Num of parameters

Question

Num of parameters

xxmen opened this issue 5 years ago · comments

If I set n_genomic_positions to be the length of chromosome, and n_25bp_factors to be 25 by default, then the number of paramter in this layer will be 25 * len(chr), which is really large. Should I only train these parameters on the pilot region only? Then how to adopt these parameters to the whole chromosome (since the numbers of parameter are different, 25 * len(chr) v.s. 25*len(pilot))? What should be the right way?

Thanks.

Jacob Schreiber · Answer 1 · Tue Jun 25 2019 12:56:20 GMT+0800 (China Standard Time)

Good question. There are two ways that you can approach this.

The first way---which we use in the paper---is to first train a model on the pilot regions, freeze the neural network, assay, and cell type factors, and then re-train the genome factors for each chromosome. This approach ensures that all the genome factors are in a common space across chromosomes.

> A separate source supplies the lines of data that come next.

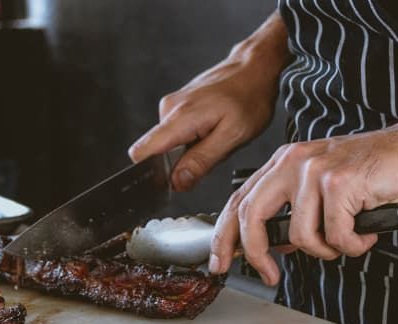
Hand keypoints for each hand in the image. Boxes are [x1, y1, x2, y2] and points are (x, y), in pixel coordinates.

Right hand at [128, 11, 290, 190]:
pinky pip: (178, 133)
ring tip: (217, 137)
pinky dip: (195, 138)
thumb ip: (201, 160)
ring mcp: (172, 105)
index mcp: (179, 117)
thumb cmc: (250, 97)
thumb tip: (177, 182)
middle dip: (182, 162)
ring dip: (191, 150)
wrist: (255, 68)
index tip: (173, 180)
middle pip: (157, 152)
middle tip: (213, 151)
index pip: (141, 151)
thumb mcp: (233, 136)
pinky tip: (214, 128)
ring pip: (170, 144)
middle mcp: (169, 109)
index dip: (152, 173)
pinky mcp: (179, 105)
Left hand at [208, 120, 397, 284]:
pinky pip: (335, 236)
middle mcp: (293, 161)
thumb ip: (294, 210)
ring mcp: (315, 171)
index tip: (222, 259)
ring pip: (300, 235)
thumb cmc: (373, 171)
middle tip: (267, 274)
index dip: (225, 234)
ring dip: (326, 250)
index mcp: (284, 162)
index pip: (240, 199)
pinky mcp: (339, 182)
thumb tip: (273, 245)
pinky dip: (354, 244)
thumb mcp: (322, 186)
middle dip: (254, 253)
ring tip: (347, 240)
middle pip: (251, 215)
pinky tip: (365, 233)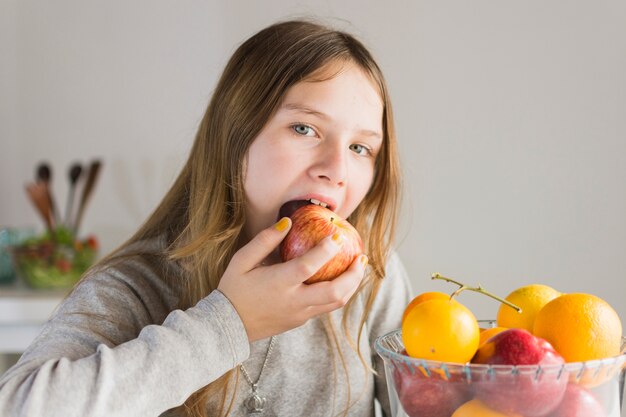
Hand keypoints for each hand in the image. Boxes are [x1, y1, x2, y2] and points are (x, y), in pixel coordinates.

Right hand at [217, 217, 367, 341]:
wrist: (228, 326)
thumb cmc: (234, 289)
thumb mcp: (242, 260)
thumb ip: (265, 240)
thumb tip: (287, 222)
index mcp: (279, 283)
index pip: (309, 266)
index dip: (326, 251)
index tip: (337, 236)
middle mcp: (294, 301)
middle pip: (334, 292)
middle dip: (353, 274)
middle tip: (361, 257)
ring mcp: (300, 313)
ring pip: (336, 302)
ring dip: (351, 285)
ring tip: (357, 268)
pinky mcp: (301, 320)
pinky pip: (326, 307)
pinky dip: (339, 293)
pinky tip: (341, 280)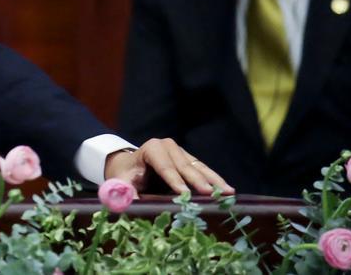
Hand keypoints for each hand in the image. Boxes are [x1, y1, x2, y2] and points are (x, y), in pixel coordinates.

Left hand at [104, 138, 234, 195]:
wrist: (130, 166)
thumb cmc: (126, 175)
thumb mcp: (122, 182)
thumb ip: (125, 191)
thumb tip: (130, 203)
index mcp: (151, 149)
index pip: (164, 166)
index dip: (174, 180)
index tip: (184, 193)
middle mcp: (168, 146)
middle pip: (184, 166)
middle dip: (198, 180)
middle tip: (211, 194)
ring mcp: (181, 152)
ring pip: (198, 167)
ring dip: (214, 181)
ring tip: (228, 193)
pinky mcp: (190, 160)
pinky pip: (204, 170)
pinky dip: (215, 181)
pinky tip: (228, 191)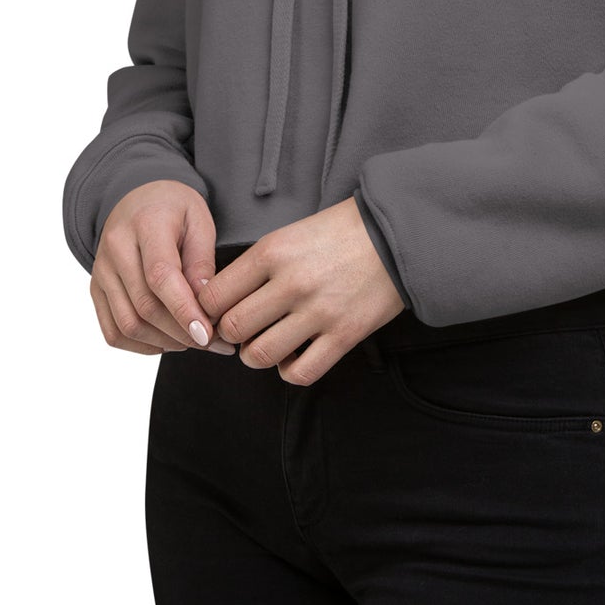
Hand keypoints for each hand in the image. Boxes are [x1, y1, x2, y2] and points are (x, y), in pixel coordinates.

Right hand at [89, 179, 237, 356]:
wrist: (138, 200)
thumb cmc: (175, 210)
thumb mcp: (200, 220)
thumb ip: (202, 260)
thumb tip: (205, 304)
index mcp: (146, 223)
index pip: (160, 275)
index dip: (184, 310)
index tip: (208, 334)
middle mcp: (116, 248)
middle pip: (145, 306)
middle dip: (182, 333)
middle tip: (214, 341)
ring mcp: (101, 271)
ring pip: (128, 325)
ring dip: (165, 343)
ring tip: (194, 340)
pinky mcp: (96, 290)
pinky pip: (113, 332)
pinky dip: (142, 346)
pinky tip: (168, 340)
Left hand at [193, 196, 406, 384]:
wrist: (396, 234)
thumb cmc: (340, 231)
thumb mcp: (290, 234)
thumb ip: (257, 264)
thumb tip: (222, 298)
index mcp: (272, 252)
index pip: (214, 296)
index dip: (208, 310)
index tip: (216, 313)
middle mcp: (291, 283)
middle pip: (232, 328)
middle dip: (229, 335)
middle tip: (240, 331)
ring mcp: (318, 312)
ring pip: (259, 355)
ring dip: (255, 356)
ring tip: (265, 344)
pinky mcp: (344, 335)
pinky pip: (301, 373)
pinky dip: (289, 371)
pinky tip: (294, 357)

The second approach is simply to train one model per chromosome, and not be concerned that the resulting genomic latent factors are not comparable across chromosomes.

If your goal is simply to produce the best imputations, the second approach is likely your best option. If your goal is to learn a consistent latent representation across the entire genome, you'll need to do the first thing.

Remember also that n_genomic_positions shouldn't necessarily be the length of the genome, but the length of the genome divided by 25.